▶ [Description of the task] In the material below, copy word for word the lines starting with the line that contains "After every picture, add" and going on through the line that contains "0.104324, 0.635372, -0.388237]]", and reproduce nothing else.

== Segment start ==

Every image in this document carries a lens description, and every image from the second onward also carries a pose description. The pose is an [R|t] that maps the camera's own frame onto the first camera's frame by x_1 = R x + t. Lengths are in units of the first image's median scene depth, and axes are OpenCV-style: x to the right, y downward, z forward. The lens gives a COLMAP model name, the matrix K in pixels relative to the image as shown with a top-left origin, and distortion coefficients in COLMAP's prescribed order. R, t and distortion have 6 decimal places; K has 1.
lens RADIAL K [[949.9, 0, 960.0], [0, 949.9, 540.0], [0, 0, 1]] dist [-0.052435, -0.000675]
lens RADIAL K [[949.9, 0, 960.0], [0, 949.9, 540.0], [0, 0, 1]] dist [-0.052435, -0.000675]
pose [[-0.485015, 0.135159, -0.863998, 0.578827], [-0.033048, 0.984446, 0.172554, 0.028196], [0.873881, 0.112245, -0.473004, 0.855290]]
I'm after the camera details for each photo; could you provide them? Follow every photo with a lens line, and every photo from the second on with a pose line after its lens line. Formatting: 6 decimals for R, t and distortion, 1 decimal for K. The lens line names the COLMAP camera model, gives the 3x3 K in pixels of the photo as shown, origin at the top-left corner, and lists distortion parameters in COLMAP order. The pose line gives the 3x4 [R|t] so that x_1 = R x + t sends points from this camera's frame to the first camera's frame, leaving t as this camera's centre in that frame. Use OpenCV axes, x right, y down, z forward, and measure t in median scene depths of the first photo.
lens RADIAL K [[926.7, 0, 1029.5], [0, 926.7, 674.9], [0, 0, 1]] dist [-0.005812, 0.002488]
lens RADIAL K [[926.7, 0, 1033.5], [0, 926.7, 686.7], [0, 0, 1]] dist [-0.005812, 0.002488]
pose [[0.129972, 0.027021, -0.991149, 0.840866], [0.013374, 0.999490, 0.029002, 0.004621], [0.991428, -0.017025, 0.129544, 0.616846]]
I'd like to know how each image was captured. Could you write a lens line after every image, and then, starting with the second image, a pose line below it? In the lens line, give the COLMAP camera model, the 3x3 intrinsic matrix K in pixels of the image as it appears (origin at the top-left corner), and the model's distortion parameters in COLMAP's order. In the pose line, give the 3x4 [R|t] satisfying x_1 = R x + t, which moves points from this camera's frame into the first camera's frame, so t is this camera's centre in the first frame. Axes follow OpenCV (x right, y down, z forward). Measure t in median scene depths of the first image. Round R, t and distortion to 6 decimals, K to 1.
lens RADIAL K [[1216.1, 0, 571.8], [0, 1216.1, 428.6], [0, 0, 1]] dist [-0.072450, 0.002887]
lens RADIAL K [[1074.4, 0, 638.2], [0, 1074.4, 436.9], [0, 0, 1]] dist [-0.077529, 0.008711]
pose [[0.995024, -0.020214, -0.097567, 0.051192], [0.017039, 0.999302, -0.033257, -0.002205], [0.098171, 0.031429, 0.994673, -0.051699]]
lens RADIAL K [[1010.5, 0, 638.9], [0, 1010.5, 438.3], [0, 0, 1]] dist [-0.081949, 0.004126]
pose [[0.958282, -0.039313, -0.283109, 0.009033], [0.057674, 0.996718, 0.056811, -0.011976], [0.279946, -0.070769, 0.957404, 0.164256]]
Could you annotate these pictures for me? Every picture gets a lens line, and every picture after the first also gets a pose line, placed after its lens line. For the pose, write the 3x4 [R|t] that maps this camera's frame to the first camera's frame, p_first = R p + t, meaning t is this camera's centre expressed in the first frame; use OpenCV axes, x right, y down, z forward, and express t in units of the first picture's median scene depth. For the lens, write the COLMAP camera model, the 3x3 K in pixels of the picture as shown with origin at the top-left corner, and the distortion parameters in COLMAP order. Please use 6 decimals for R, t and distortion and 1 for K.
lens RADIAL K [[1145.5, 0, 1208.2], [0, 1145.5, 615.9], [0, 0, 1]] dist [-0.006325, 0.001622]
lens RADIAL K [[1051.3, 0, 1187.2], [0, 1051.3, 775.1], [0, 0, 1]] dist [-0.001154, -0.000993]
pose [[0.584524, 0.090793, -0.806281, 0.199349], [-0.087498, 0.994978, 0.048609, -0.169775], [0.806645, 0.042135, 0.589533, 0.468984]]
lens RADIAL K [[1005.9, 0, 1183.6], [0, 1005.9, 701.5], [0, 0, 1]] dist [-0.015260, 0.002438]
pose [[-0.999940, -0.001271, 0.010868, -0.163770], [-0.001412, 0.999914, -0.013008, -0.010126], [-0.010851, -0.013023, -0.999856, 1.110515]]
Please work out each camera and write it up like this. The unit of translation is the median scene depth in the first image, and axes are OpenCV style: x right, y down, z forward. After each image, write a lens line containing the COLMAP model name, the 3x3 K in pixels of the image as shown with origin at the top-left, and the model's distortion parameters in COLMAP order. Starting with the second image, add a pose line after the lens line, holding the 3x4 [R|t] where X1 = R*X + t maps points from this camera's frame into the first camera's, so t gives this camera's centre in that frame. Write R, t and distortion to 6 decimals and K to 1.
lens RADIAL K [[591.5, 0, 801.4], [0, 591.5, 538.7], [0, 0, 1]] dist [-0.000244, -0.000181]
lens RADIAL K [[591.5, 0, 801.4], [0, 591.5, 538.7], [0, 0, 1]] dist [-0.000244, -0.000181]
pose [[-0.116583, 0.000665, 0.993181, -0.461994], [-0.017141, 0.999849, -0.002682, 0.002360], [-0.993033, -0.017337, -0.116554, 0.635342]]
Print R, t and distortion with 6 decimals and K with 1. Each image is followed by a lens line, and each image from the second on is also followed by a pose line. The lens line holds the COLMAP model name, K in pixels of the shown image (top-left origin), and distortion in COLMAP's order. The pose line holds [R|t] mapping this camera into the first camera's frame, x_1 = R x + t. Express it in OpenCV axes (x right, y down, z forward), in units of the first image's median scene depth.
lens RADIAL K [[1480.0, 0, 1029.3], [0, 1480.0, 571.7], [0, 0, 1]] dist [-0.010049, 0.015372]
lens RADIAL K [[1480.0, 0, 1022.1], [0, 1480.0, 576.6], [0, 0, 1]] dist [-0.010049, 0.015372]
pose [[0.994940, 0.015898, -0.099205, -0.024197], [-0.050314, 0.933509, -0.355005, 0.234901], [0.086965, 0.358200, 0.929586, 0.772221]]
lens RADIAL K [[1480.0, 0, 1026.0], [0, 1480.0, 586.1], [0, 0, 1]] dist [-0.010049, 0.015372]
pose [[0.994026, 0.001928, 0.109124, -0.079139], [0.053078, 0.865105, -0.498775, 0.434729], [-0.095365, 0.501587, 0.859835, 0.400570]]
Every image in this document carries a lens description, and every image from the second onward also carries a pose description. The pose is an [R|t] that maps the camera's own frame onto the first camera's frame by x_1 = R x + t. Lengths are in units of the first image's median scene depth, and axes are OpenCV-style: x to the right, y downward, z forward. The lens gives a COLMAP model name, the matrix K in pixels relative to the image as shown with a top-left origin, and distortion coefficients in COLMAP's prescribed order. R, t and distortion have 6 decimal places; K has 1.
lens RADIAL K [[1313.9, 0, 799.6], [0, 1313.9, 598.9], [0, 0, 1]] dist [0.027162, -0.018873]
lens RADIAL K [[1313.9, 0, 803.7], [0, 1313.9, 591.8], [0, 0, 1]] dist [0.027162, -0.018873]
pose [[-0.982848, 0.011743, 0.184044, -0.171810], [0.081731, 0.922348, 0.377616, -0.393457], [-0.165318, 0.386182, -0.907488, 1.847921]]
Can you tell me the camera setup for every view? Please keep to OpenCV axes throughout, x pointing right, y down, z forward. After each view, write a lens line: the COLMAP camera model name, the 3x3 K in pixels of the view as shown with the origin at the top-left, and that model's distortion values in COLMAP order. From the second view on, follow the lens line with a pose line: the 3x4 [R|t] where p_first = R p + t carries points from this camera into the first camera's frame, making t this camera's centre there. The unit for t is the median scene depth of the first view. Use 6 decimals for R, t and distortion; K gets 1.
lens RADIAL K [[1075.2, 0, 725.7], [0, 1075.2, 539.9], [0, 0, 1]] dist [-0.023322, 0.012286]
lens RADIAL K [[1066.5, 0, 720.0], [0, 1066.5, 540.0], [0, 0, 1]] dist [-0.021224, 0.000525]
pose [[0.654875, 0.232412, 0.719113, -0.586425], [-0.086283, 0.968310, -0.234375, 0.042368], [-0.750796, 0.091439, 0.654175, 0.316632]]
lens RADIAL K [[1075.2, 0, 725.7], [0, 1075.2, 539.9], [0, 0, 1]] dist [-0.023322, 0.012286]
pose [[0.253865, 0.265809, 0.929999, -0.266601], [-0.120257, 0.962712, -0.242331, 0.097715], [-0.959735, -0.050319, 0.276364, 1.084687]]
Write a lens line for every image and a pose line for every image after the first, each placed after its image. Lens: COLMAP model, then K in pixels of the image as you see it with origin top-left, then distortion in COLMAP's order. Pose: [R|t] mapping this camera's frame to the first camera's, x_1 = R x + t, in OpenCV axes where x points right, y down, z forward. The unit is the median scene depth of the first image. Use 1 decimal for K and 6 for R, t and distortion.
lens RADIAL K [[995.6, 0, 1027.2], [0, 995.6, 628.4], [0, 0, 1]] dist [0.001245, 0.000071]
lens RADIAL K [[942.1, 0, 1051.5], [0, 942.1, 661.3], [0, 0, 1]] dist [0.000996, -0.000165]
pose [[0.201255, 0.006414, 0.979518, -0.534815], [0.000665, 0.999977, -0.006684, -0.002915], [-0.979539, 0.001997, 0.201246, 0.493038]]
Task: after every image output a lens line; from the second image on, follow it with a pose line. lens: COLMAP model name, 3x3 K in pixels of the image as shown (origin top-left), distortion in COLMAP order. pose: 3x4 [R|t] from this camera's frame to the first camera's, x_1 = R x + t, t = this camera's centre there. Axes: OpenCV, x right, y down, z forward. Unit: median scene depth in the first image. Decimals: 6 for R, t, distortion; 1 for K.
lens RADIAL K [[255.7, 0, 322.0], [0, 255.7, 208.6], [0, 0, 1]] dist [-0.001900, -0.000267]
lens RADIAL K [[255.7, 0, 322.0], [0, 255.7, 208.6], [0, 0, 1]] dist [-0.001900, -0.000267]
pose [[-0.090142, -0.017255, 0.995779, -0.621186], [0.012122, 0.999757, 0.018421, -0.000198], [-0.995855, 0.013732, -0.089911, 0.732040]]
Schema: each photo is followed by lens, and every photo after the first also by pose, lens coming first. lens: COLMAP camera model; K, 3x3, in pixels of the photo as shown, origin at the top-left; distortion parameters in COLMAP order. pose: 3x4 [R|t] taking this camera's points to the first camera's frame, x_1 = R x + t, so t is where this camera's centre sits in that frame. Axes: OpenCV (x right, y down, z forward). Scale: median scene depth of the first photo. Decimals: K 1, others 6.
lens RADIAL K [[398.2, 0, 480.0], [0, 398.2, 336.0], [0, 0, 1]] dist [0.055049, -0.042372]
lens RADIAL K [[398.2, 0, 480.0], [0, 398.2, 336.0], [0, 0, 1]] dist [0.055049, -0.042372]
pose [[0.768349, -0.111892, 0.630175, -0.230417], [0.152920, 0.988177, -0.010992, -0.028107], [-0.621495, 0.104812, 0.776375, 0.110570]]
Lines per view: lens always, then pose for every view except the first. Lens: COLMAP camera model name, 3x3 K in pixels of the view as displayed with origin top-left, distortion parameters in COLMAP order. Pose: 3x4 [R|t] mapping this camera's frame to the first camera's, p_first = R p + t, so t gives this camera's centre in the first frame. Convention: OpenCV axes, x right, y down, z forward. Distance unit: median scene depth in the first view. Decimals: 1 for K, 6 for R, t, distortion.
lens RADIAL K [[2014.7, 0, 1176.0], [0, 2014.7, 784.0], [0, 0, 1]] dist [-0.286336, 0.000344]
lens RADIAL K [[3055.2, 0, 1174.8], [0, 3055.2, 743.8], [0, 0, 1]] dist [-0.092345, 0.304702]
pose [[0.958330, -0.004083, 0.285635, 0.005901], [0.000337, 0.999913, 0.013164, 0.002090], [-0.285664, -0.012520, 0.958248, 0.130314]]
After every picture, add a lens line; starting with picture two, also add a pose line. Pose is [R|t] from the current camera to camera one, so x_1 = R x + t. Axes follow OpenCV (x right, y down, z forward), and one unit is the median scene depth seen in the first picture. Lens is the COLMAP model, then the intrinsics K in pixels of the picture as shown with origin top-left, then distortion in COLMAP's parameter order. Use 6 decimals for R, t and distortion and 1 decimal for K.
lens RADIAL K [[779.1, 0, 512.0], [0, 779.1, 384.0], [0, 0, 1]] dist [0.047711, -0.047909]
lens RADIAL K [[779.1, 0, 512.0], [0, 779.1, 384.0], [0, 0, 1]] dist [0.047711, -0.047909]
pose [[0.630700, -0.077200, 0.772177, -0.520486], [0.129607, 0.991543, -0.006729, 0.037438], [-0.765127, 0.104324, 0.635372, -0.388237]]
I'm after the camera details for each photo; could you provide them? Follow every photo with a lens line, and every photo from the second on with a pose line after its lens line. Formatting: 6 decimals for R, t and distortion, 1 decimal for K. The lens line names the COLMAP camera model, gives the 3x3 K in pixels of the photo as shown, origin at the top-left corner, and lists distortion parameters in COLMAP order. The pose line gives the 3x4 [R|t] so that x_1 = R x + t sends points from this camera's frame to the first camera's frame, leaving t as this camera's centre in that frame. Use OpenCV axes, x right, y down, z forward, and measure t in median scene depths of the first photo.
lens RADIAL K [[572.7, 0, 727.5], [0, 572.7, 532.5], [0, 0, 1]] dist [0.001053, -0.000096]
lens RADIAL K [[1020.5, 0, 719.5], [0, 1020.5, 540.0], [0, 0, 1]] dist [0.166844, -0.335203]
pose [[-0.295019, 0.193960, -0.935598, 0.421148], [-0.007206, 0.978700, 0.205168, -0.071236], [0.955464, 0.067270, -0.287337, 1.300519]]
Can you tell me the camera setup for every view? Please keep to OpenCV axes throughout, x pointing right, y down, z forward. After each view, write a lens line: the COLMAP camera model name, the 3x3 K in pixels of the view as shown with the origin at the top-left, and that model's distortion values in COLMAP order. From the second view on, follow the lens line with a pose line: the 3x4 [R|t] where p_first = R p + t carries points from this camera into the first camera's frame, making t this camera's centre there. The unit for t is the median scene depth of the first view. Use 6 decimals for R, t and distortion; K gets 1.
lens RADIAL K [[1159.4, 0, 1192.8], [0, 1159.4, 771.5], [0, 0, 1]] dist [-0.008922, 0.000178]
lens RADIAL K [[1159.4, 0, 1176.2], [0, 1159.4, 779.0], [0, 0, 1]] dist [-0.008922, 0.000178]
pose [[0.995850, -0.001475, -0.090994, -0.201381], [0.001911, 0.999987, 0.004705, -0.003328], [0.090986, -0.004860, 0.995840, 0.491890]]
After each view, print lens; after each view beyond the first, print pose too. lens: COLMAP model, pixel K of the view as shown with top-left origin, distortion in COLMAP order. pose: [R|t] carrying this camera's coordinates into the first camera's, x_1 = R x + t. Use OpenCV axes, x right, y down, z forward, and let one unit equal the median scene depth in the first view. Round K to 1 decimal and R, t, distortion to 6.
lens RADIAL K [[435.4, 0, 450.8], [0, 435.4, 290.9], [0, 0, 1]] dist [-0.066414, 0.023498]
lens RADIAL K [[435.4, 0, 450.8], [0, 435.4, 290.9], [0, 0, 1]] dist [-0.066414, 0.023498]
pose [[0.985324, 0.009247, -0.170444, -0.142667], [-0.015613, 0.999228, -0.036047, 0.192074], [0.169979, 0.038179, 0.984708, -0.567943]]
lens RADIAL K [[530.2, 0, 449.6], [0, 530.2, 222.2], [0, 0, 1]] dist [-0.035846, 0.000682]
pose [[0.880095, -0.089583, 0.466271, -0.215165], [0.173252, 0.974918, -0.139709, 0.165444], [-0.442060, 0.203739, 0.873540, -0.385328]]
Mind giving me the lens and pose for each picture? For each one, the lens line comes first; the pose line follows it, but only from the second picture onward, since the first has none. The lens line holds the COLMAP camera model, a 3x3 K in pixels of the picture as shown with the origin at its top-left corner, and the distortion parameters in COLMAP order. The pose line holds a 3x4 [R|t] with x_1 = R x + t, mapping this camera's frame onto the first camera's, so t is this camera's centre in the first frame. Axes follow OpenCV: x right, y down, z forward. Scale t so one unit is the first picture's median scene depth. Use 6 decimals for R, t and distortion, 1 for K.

== Segment end ==

▶ [Response area]
After every picture, add a lens line; starting with picture two, also add a pose line. Pose is [R|t] from the current camera to camera one, so x_1 = R x + t. Axes follow OpenCV (x right, y down, z forward), and one unit is the median scene depth seen in the first picture. Lens is the COLMAP model, then the intrinsics K in pixels of the picture as shown with origin top-left, then distortion in COLMAP's parameter order. Use 6 decimals for R, t and distortion and 1 decimal for K.
lens RADIAL K [[779.1, 0, 512.0], [0, 779.1, 384.0], [0, 0, 1]] dist [0.047711, -0.047909]
lens RADIAL K [[779.1, 0, 512.0], [0, 779.1, 384.0], [0, 0, 1]] dist [0.047711, -0.047909]
pose [[0.630700, -0.077200, 0.772177, -0.520486], [0.129607, 0.991543, -0.006729, 0.037438], [-0.765127, 0.104324, 0.635372, -0.388237]]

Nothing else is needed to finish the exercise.